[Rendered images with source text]
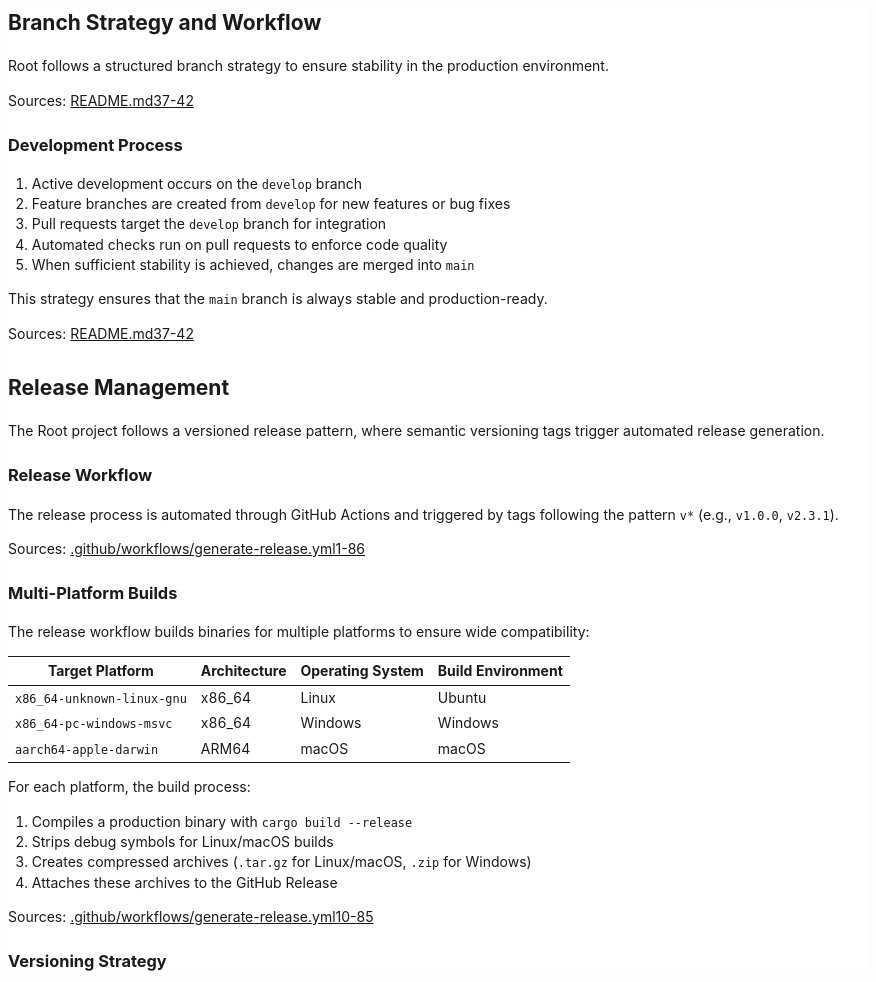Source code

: ## Branch Strategy and Workflow

Root follows a structured branch strategy to ensure stability in the production environment.

Sources: [README.md37-42](https://github.com/nitronium-ops/root/blob/f2ed7e90/README.md#L37-L42)

### Development Process

1. Active development occurs on the `develop` branch
2. Feature branches are created from `develop` for new features or bug fixes
3. Pull requests target the `develop` branch for integration
4. Automated checks run on pull requests to enforce code quality
5. When sufficient stability is achieved, changes are merged into `main`

This strategy ensures that the `main` branch is always stable and production-ready.

Sources: [README.md37-42](https://github.com/nitronium-ops/root/blob/f2ed7e90/README.md#L37-L42)

## Release Management

The Root project follows a versioned release pattern, where semantic versioning tags trigger automated release generation.

### Release Workflow

The release process is automated through GitHub Actions and triggered by tags following the pattern `v*` (e.g., `v1.0.0`, `v2.3.1`).

Sources: [.github/workflows/generate-release.yml1-86](https://github.com/nitronium-ops/root/blob/f2ed7e90/.github/workflows/generate-release.yml#L1-L86)

### Multi-Platform Builds

The release workflow builds binaries for multiple platforms to ensure wide compatibility:

| Target Platform | Architecture | Operating System | Build Environment |
| --- | --- | --- | --- |
| `x86_64-unknown-linux-gnu` | x86\_64 | Linux | Ubuntu |
| `x86_64-pc-windows-msvc` | x86\_64 | Windows | Windows |
| `aarch64-apple-darwin` | ARM64 | macOS | macOS |

For each platform, the build process:

1. Compiles a production binary with `cargo build --release`
2. Strips debug symbols for Linux/macOS builds
3. Creates compressed archives (`.tar.gz` for Linux/macOS, `.zip` for Windows)
4. Attaches these archives to the GitHub Release

Sources: [.github/workflows/generate-release.yml10-85](https://github.com/nitronium-ops/root/blob/f2ed7e90/.github/workflows/generate-release.yml#L10-L85)

### Versioning Strategy
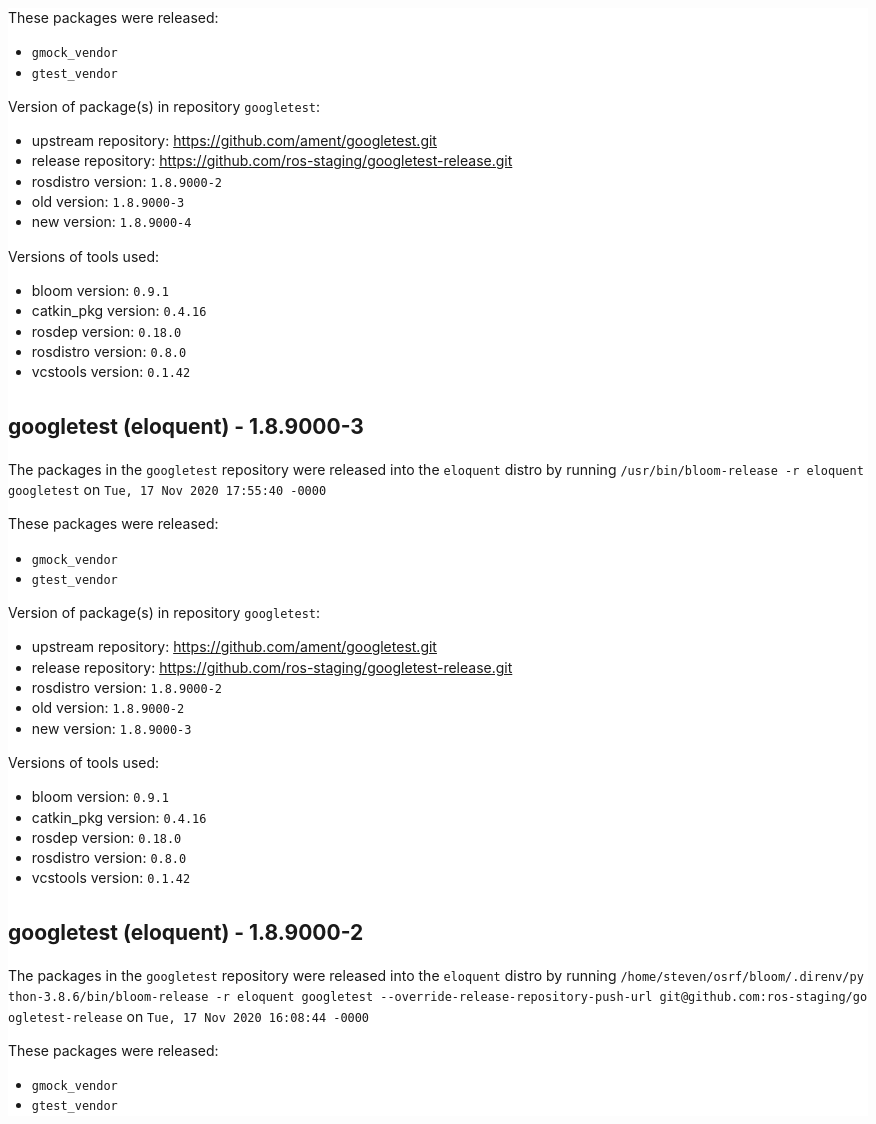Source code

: These packages were released:
- `gmock_vendor`
- `gtest_vendor`

Version of package(s) in repository `googletest`:

- upstream repository: https://github.com/ament/googletest.git
- release repository: https://github.com/ros-staging/googletest-release.git
- rosdistro version: `1.8.9000-2`
- old version: `1.8.9000-3`
- new version: `1.8.9000-4`

Versions of tools used:

- bloom version: `0.9.1`
- catkin_pkg version: `0.4.16`
- rosdep version: `0.18.0`
- rosdistro version: `0.8.0`
- vcstools version: `0.1.42`


## googletest (eloquent) - 1.8.9000-3

The packages in the `googletest` repository were released into the `eloquent` distro by running `/usr/bin/bloom-release -r eloquent googletest` on `Tue, 17 Nov 2020 17:55:40 -0000`

These packages were released:
- `gmock_vendor`
- `gtest_vendor`

Version of package(s) in repository `googletest`:

- upstream repository: https://github.com/ament/googletest.git
- release repository: https://github.com/ros-staging/googletest-release.git
- rosdistro version: `1.8.9000-2`
- old version: `1.8.9000-2`
- new version: `1.8.9000-3`

Versions of tools used:

- bloom version: `0.9.1`
- catkin_pkg version: `0.4.16`
- rosdep version: `0.18.0`
- rosdistro version: `0.8.0`
- vcstools version: `0.1.42`


## googletest (eloquent) - 1.8.9000-2

The packages in the `googletest` repository were released into the `eloquent` distro by running `/home/steven/osrf/bloom/.direnv/python-3.8.6/bin/bloom-release -r eloquent googletest --override-release-repository-push-url git@github.com:ros-staging/googletest-release` on `Tue, 17 Nov 2020 16:08:44 -0000`

These packages were released:
- `gmock_vendor`
- `gtest_vendor`
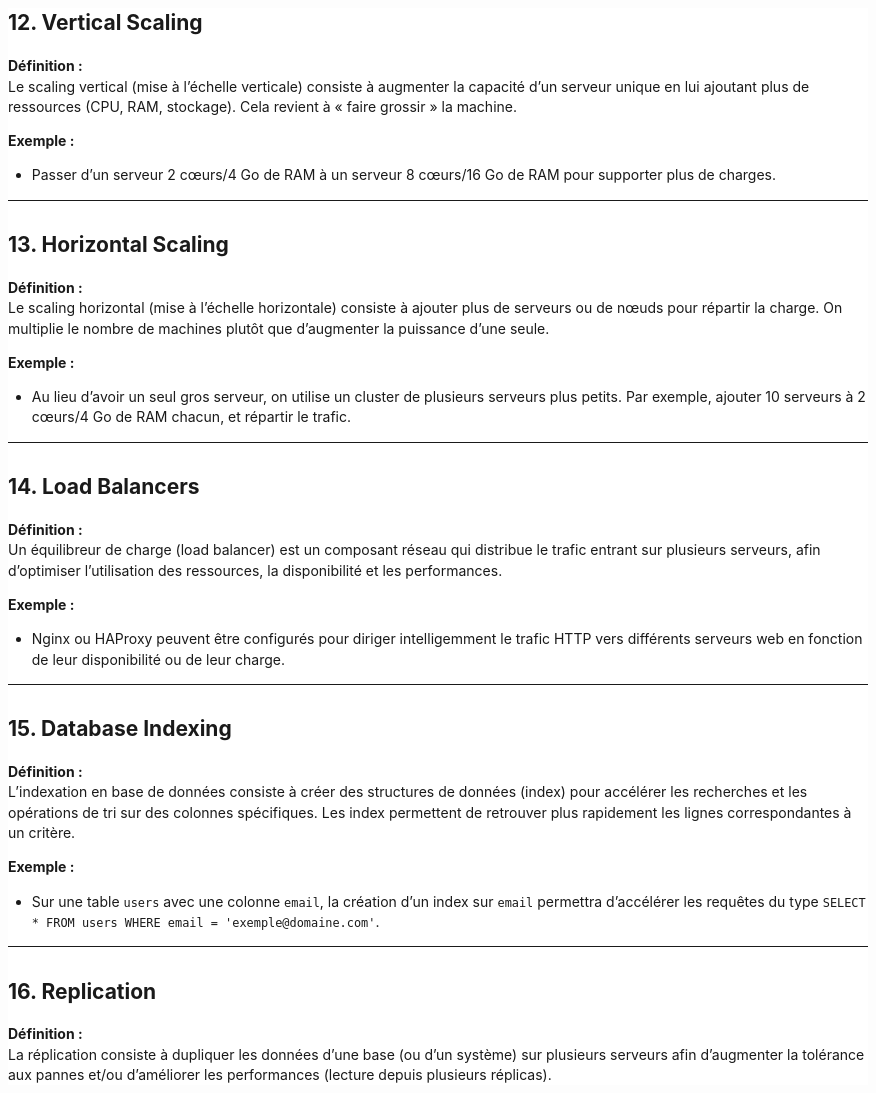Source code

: 
## 12. Vertical Scaling
**Définition :**  
Le scaling vertical (mise à l’échelle verticale) consiste à augmenter la capacité d’un serveur unique en lui ajoutant plus de ressources (CPU, RAM, stockage). Cela revient à « faire grossir » la machine.

**Exemple :**  
- Passer d’un serveur 2 cœurs/4 Go de RAM à un serveur 8 cœurs/16 Go de RAM pour supporter plus de charges.

---

## 13. Horizontal Scaling
**Définition :**  
Le scaling horizontal (mise à l’échelle horizontale) consiste à ajouter plus de serveurs ou de nœuds pour répartir la charge. On multiplie le nombre de machines plutôt que d’augmenter la puissance d’une seule.

**Exemple :**  
- Au lieu d’avoir un seul gros serveur, on utilise un cluster de plusieurs serveurs plus petits. Par exemple, ajouter 10 serveurs à 2 cœurs/4 Go de RAM chacun, et répartir le trafic.

---

## 14. Load Balancers
**Définition :**  
Un équilibreur de charge (load balancer) est un composant réseau qui distribue le trafic entrant sur plusieurs serveurs, afin d’optimiser l’utilisation des ressources, la disponibilité et les performances.

**Exemple :**  
- Nginx ou HAProxy peuvent être configurés pour diriger intelligemment le trafic HTTP vers différents serveurs web en fonction de leur disponibilité ou de leur charge.

---

## 15. Database Indexing
**Définition :**  
L’indexation en base de données consiste à créer des structures de données (index) pour accélérer les recherches et les opérations de tri sur des colonnes spécifiques. Les index permettent de retrouver plus rapidement les lignes correspondantes à un critère.

**Exemple :**  
- Sur une table `users` avec une colonne `email`, la création d’un index sur `email` permettra d’accélérer les requêtes du type `SELECT * FROM users WHERE email = 'exemple@domaine.com'`.

---

## 16. Replication
**Définition :**  
La réplication consiste à dupliquer les données d’une base (ou d’un système) sur plusieurs serveurs afin d’augmenter la tolérance aux pannes et/ou d’améliorer les performances (lecture depuis plusieurs réplicas).
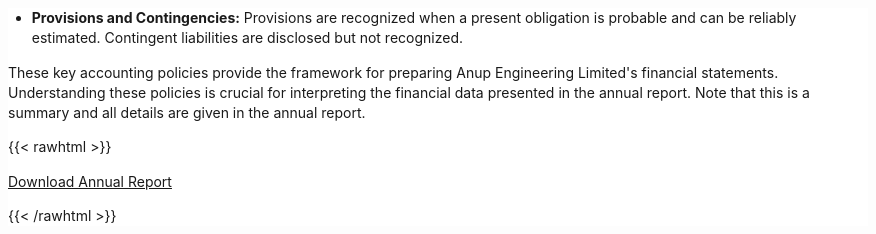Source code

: * **Provisions and Contingencies:** Provisions are recognized when a present obligation is probable and can be reliably estimated.  Contingent liabilities are disclosed but not recognized.


These  key accounting policies provide the framework for preparing Anup Engineering Limited's financial statements.  Understanding these policies is crucial for interpreting the financial data presented in the annual report.  Note that this is a summary and all details are given in the annual report.



{{< rawhtml >}}

<div class="button-container">    
    <a href="https://www.bseindia.com/stockinfo/AnnPdfOpen.aspx?Pname=5a86f75a-311d-4929-9583-1e5e9b6e2e0c.pdf" target="_blank" class="report-button">
      <i class="fas fa-file-pdf"></i> Download Annual Report
    </a>
</div>
    
{{< /rawhtml >}}
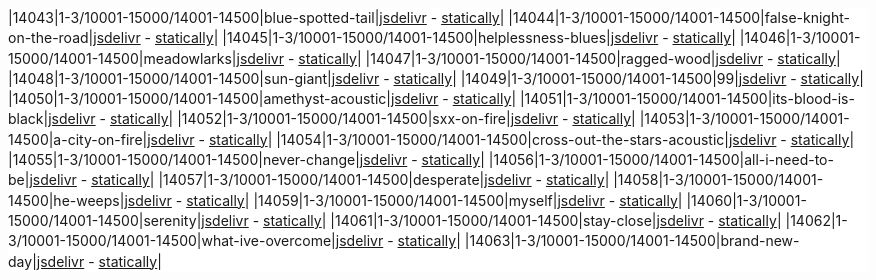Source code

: |14043|1-3/10001-15000/14001-14500|blue-spotted-tail|[jsdelivr](https://cdn.jsdelivr.net/gh/dbchord/png-c-1280x720_1-3/10001-15000/14001-14500/blue-spotted-tail.png) - [statically](https://cdn.statically.io/gh/dbchord/png-c-1280x720_1-3/img/10001-15000/14001-14500/blue-spotted-tail.png)|
|14044|1-3/10001-15000/14001-14500|false-knight-on-the-road|[jsdelivr](https://cdn.jsdelivr.net/gh/dbchord/png-c-1280x720_1-3/10001-15000/14001-14500/false-knight-on-the-road.png) - [statically](https://cdn.statically.io/gh/dbchord/png-c-1280x720_1-3/img/10001-15000/14001-14500/false-knight-on-the-road.png)|
|14045|1-3/10001-15000/14001-14500|helplessness-blues|[jsdelivr](https://cdn.jsdelivr.net/gh/dbchord/png-c-1280x720_1-3/10001-15000/14001-14500/helplessness-blues.png) - [statically](https://cdn.statically.io/gh/dbchord/png-c-1280x720_1-3/img/10001-15000/14001-14500/helplessness-blues.png)|
|14046|1-3/10001-15000/14001-14500|meadowlarks|[jsdelivr](https://cdn.jsdelivr.net/gh/dbchord/png-c-1280x720_1-3/10001-15000/14001-14500/meadowlarks.png) - [statically](https://cdn.statically.io/gh/dbchord/png-c-1280x720_1-3/img/10001-15000/14001-14500/meadowlarks.png)|
|14047|1-3/10001-15000/14001-14500|ragged-wood|[jsdelivr](https://cdn.jsdelivr.net/gh/dbchord/png-c-1280x720_1-3/10001-15000/14001-14500/ragged-wood.png) - [statically](https://cdn.statically.io/gh/dbchord/png-c-1280x720_1-3/img/10001-15000/14001-14500/ragged-wood.png)|
|14048|1-3/10001-15000/14001-14500|sun-giant|[jsdelivr](https://cdn.jsdelivr.net/gh/dbchord/png-c-1280x720_1-3/10001-15000/14001-14500/sun-giant.png) - [statically](https://cdn.statically.io/gh/dbchord/png-c-1280x720_1-3/img/10001-15000/14001-14500/sun-giant.png)|
|14049|1-3/10001-15000/14001-14500|99|[jsdelivr](https://cdn.jsdelivr.net/gh/dbchord/png-c-1280x720_1-3/10001-15000/14001-14500/99.png) - [statically](https://cdn.statically.io/gh/dbchord/png-c-1280x720_1-3/img/10001-15000/14001-14500/99.png)|
|14050|1-3/10001-15000/14001-14500|amethyst-acoustic|[jsdelivr](https://cdn.jsdelivr.net/gh/dbchord/png-c-1280x720_1-3/10001-15000/14001-14500/amethyst-acoustic.png) - [statically](https://cdn.statically.io/gh/dbchord/png-c-1280x720_1-3/img/10001-15000/14001-14500/amethyst-acoustic.png)|
|14051|1-3/10001-15000/14001-14500|its-blood-is-black|[jsdelivr](https://cdn.jsdelivr.net/gh/dbchord/png-c-1280x720_1-3/10001-15000/14001-14500/its-blood-is-black.png) - [statically](https://cdn.statically.io/gh/dbchord/png-c-1280x720_1-3/img/10001-15000/14001-14500/its-blood-is-black.png)|
|14052|1-3/10001-15000/14001-14500|sxx-on-fire|[jsdelivr](https://cdn.jsdelivr.net/gh/dbchord/png-c-1280x720_1-3/10001-15000/14001-14500/sxx-on-fire.png) - [statically](https://cdn.statically.io/gh/dbchord/png-c-1280x720_1-3/img/10001-15000/14001-14500/sxx-on-fire.png)|
|14053|1-3/10001-15000/14001-14500|a-city-on-fire|[jsdelivr](https://cdn.jsdelivr.net/gh/dbchord/png-c-1280x720_1-3/10001-15000/14001-14500/a-city-on-fire.png) - [statically](https://cdn.statically.io/gh/dbchord/png-c-1280x720_1-3/img/10001-15000/14001-14500/a-city-on-fire.png)|
|14054|1-3/10001-15000/14001-14500|cross-out-the-stars-acoustic|[jsdelivr](https://cdn.jsdelivr.net/gh/dbchord/png-c-1280x720_1-3/10001-15000/14001-14500/cross-out-the-stars-acoustic.png) - [statically](https://cdn.statically.io/gh/dbchord/png-c-1280x720_1-3/img/10001-15000/14001-14500/cross-out-the-stars-acoustic.png)|
|14055|1-3/10001-15000/14001-14500|never-change|[jsdelivr](https://cdn.jsdelivr.net/gh/dbchord/png-c-1280x720_1-3/10001-15000/14001-14500/never-change.png) - [statically](https://cdn.statically.io/gh/dbchord/png-c-1280x720_1-3/img/10001-15000/14001-14500/never-change.png)|
|14056|1-3/10001-15000/14001-14500|all-i-need-to-be|[jsdelivr](https://cdn.jsdelivr.net/gh/dbchord/png-c-1280x720_1-3/10001-15000/14001-14500/all-i-need-to-be.png) - [statically](https://cdn.statically.io/gh/dbchord/png-c-1280x720_1-3/img/10001-15000/14001-14500/all-i-need-to-be.png)|
|14057|1-3/10001-15000/14001-14500|desperate|[jsdelivr](https://cdn.jsdelivr.net/gh/dbchord/png-c-1280x720_1-3/10001-15000/14001-14500/desperate.png) - [statically](https://cdn.statically.io/gh/dbchord/png-c-1280x720_1-3/img/10001-15000/14001-14500/desperate.png)|
|14058|1-3/10001-15000/14001-14500|he-weeps|[jsdelivr](https://cdn.jsdelivr.net/gh/dbchord/png-c-1280x720_1-3/10001-15000/14001-14500/he-weeps.png) - [statically](https://cdn.statically.io/gh/dbchord/png-c-1280x720_1-3/img/10001-15000/14001-14500/he-weeps.png)|
|14059|1-3/10001-15000/14001-14500|myself|[jsdelivr](https://cdn.jsdelivr.net/gh/dbchord/png-c-1280x720_1-3/10001-15000/14001-14500/myself.png) - [statically](https://cdn.statically.io/gh/dbchord/png-c-1280x720_1-3/img/10001-15000/14001-14500/myself.png)|
|14060|1-3/10001-15000/14001-14500|serenity|[jsdelivr](https://cdn.jsdelivr.net/gh/dbchord/png-c-1280x720_1-3/10001-15000/14001-14500/serenity.png) - [statically](https://cdn.statically.io/gh/dbchord/png-c-1280x720_1-3/img/10001-15000/14001-14500/serenity.png)|
|14061|1-3/10001-15000/14001-14500|stay-close|[jsdelivr](https://cdn.jsdelivr.net/gh/dbchord/png-c-1280x720_1-3/10001-15000/14001-14500/stay-close.png) - [statically](https://cdn.statically.io/gh/dbchord/png-c-1280x720_1-3/img/10001-15000/14001-14500/stay-close.png)|
|14062|1-3/10001-15000/14001-14500|what-ive-overcome|[jsdelivr](https://cdn.jsdelivr.net/gh/dbchord/png-c-1280x720_1-3/10001-15000/14001-14500/what-ive-overcome.png) - [statically](https://cdn.statically.io/gh/dbchord/png-c-1280x720_1-3/img/10001-15000/14001-14500/what-ive-overcome.png)|
|14063|1-3/10001-15000/14001-14500|brand-new-day|[jsdelivr](https://cdn.jsdelivr.net/gh/dbchord/png-c-1280x720_1-3/10001-15000/14001-14500/brand-new-day.png) - [statically](https://cdn.statically.io/gh/dbchord/png-c-1280x720_1-3/img/10001-15000/14001-14500/brand-new-day.png)|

- **TASK STATEMENT**: Report, with no additional words, how many lines in the records above contain the word "follows".

- **ANSWER TO THIS EXERCISE**: 2